À luz de um pensamento pedagógico-musical
À luz de um pensamento pedagógico-musical
Projeto inicia oficinas para alunos do Colégio Estadual Newton Guimarães, em outubro. Objetivo é compreender os mecanismos cognitivos do ato criativo na música.Até os dias de hoje, ter uma carreira bem-sucedida no mundo da música é sinônimo de conviver com uma concepção romântica da arte, especialmente no caso de instrumentistas e cantores que se destacam pelo virtuosismo. No entanto, além de desconsiderar os anos de estudo e dedicação, ideias como as de “dom divino” e “talento sobre-humano” jogam os processos criativos para o campo do intuitivo, deixando de dar a devida importância aos mecanismos cognitivos implicados nos processos e construções das práticas musicais.
Com o objetivo de compreender os mecanismos cognitivos envolvidos no ato criativo, um projeto de Pesquisa/Ensino desenvolvido no Centro de Educação, Comunicação e Artes (Ceca) da UEL dará início a uma série de oficinas de prática musical criativa com alunos do Núcleo de Altas Habilidades e Superdotação, do Colégio Estadual Newton Guimarães. Com previsão de início em outubro, as oficinas serão voltadas para estudantes que atravessam os anos finais do Ensino Fundamental e o início do Ensino Médio, que têm entre 11 e 14 anos.
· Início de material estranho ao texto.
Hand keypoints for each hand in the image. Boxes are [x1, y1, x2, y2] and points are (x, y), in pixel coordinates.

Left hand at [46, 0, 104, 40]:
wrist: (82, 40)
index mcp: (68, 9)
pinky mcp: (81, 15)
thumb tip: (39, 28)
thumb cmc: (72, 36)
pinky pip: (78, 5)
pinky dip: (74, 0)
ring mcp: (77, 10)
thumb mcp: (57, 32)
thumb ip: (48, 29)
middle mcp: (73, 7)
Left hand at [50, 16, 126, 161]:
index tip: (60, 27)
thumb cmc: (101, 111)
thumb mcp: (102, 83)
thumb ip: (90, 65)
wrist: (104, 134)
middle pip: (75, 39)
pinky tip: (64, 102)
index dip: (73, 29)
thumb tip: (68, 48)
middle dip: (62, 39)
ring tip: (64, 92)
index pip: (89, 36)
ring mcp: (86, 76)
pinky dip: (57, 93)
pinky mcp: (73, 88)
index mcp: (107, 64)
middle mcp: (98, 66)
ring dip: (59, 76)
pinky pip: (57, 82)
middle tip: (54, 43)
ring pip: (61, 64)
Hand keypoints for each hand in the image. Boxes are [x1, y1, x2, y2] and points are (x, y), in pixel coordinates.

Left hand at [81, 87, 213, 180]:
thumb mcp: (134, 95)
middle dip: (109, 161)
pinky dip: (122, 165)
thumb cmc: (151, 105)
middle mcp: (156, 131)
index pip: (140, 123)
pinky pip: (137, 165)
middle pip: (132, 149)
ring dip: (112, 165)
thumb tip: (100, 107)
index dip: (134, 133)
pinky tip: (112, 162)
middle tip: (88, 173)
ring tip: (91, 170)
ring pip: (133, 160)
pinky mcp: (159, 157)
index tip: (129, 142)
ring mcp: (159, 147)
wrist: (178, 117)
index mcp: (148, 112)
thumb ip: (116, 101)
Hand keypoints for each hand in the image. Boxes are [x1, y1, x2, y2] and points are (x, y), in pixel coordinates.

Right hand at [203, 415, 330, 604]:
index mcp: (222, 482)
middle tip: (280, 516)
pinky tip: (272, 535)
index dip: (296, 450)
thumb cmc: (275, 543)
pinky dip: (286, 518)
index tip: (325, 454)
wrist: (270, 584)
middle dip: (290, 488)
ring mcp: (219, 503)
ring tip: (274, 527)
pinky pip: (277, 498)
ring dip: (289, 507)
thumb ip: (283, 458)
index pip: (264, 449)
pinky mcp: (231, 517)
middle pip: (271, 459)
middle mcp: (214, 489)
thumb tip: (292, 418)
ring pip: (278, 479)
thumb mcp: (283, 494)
O projeto “Mecanismos Cognitivos e Ato Criativo: significações atribuídas à música-jogo em contexto de oficinas” é coordenado pelo docente do Departamento de Música e Teatro (MUT) Leandro Augusto dos Reis, contando com a participação de estudantes de pós-graduação, um bolsista de Iniciação Científica (IC), graduandos e um colaborador externo. Também tocam o projeto docentes e pesquisadores da área de Psicologia da Educação e da Psicologia, do Departamento de Psicologia Social e Institucional da UEL.
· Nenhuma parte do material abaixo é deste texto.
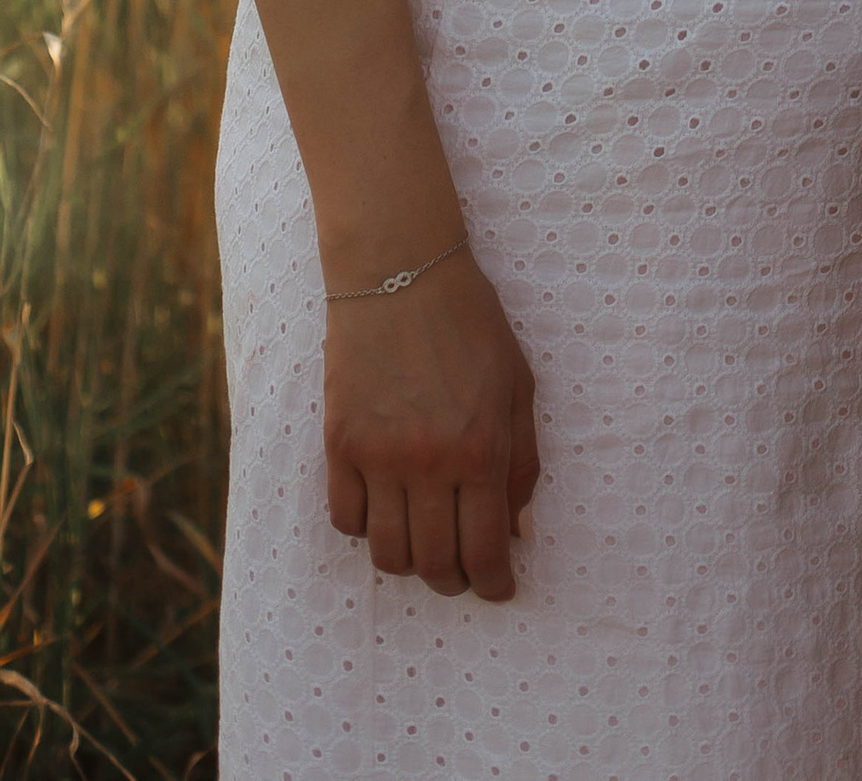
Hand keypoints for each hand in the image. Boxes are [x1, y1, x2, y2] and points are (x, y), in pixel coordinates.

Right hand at [324, 255, 540, 601]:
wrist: (400, 271)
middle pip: (435, 564)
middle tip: (463, 572)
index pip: (485, 551)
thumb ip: (521, 462)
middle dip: (454, 581)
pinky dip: (366, 529)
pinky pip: (346, 519)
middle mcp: (428, 463)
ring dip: (410, 563)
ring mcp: (379, 457)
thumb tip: (516, 528)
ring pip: (388, 554)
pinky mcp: (340, 444)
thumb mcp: (517, 386)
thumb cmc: (470, 324)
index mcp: (480, 450)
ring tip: (424, 546)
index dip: (495, 584)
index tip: (499, 589)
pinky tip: (384, 509)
A partir de uma revisão bibliográfica da teoria da Epistemologia Genética, de Jean Piaget (1896-1980), serão analisadas as significações atribuídas pelos jovens a situações musicais problematizadoras, havendo uma abertura para o estudo das inúmeras possibilidades de resolução para um determinado “problema musical” no contexto de jogos. “É como chegar de um ponto a outro, existem muitos caminhos e infinitas possibilidades”, afirma o professor.
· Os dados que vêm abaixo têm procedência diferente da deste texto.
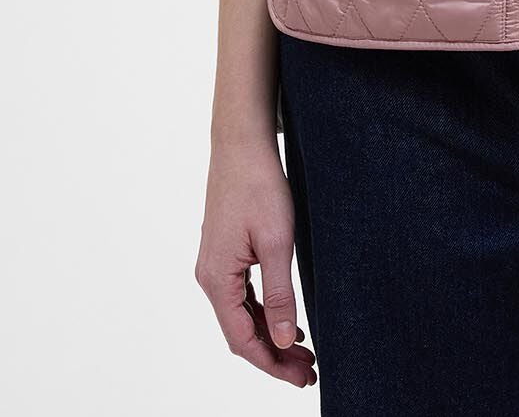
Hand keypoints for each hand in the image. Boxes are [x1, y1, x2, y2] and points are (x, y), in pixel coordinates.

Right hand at [195, 135, 316, 387]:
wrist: (241, 142)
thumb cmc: (258, 185)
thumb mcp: (276, 241)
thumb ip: (279, 294)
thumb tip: (283, 340)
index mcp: (217, 279)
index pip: (243, 340)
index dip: (273, 364)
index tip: (301, 377)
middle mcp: (209, 277)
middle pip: (241, 333)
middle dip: (274, 356)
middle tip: (308, 371)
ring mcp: (215, 265)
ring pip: (241, 316)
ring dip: (270, 336)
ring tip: (302, 352)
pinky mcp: (224, 253)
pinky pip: (241, 296)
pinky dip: (263, 313)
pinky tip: (284, 320)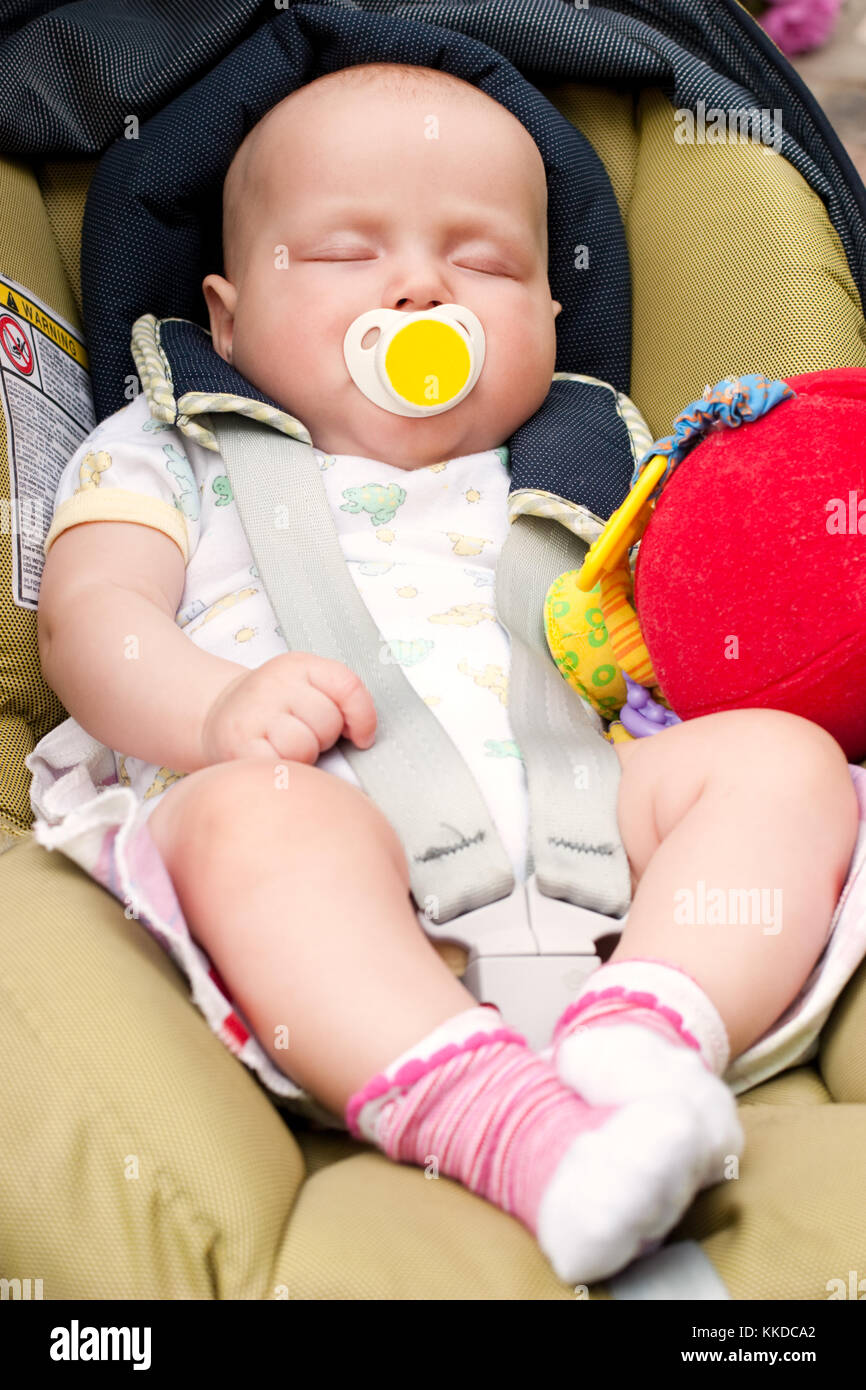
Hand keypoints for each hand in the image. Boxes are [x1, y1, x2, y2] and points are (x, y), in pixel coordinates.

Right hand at [200, 652, 376, 765]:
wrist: (215, 714)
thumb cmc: (273, 708)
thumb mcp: (306, 687)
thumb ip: (339, 700)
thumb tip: (364, 738)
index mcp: (298, 666)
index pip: (348, 686)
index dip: (363, 717)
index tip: (361, 736)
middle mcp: (273, 684)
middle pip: (327, 722)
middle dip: (322, 738)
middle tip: (301, 735)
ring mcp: (253, 714)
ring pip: (304, 747)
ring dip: (301, 757)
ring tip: (284, 748)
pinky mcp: (238, 747)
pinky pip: (281, 767)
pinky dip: (281, 771)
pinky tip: (270, 761)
Para o desenvolvimento das atividades, serão utilizadas a Teoria Espiral do Desenvolvimento Musical proposta pelo educador britânico Keith Swanwick e as ideias acerca da música-jogo de François Delalande, “ambos pautados em Piaget”, destaca. “Para eles, qualquer prática musical é jogo e envolve a capacidade sensório-motora, o caráter simbólico e a estrutura musical com um conjunto de regras, como é a música.”
Pesquisa
Com o desenvolvimento desta etapa, espera-se avançar, em princípio, na elaboração de dois artigos. “Um aluno de graduação irá pesquisar como é a noção de tempo, se o sujeito percebe o tempo com linearidade ou não, e como é a percepção do tempo musical. Já que música é, em última análise, espaço e tempo, ele irá pesquisar como o aluno constrói esse tempo musical”, explica o professor, que é coordenador do Schema – Grupo de Estudos e Pesquisas em Psicologia da Educação Musical da UEL. Para isso, serão utilizados provas operatórias e entrevistas clínicas apoiadas no método clínico-crítico piagetiano.
“Como usamos a Epistemologia Genética, conseguimos perceber os níveis da noção a partir de provas e situações que a própria teoria coloca para pensarmos esses níveis. E para a compreensão do pensamento musical, vamos criar protocolos específicos porque eles não existem. A teoria não foi pensada para isso e vamos fazer o teste que vem da teoria de Piaget, como balizador.”
Leandro Augusto dos Reis, professor do Departamento de Música e Teatro (MUT).
Outra pesquisa desenvolvida no âmbito do projeto é a de uma aluna bolsista de Iniciação Científica acerca das significações advindas de representação pictórica, textual e relatos verbais do processo criativo em todas as situações musicais – escuta, execução e composição. “A escuta é criativa, a performance envolve criação, e a composição, por natureza, também envolve criação. Vamos entender que todas as formas de se relacionar com a música podem ser feitas por meio do ato criativo”, destaca.
No encontro entre a Arte e a Psicologia da Educação, ressoam os desejos de inúmeros educadores musicais e pesquisadores de avançarem sobre o desenvolvimento de novos métodos e formas de se ensinar música, especialmente em uma perspectiva inclusiva. “É preciso ensinar quem já tem os ouvidos afinados e quem é desafinado também.”
É à luz de um pensamento pedagógico-musical que o tom “místico” sobre a arte como expressão e comunicação vai ficando cada vez mais em descompasso com a contemporaneidade, servindo apenas à pouco produtiva vaidade pessoal.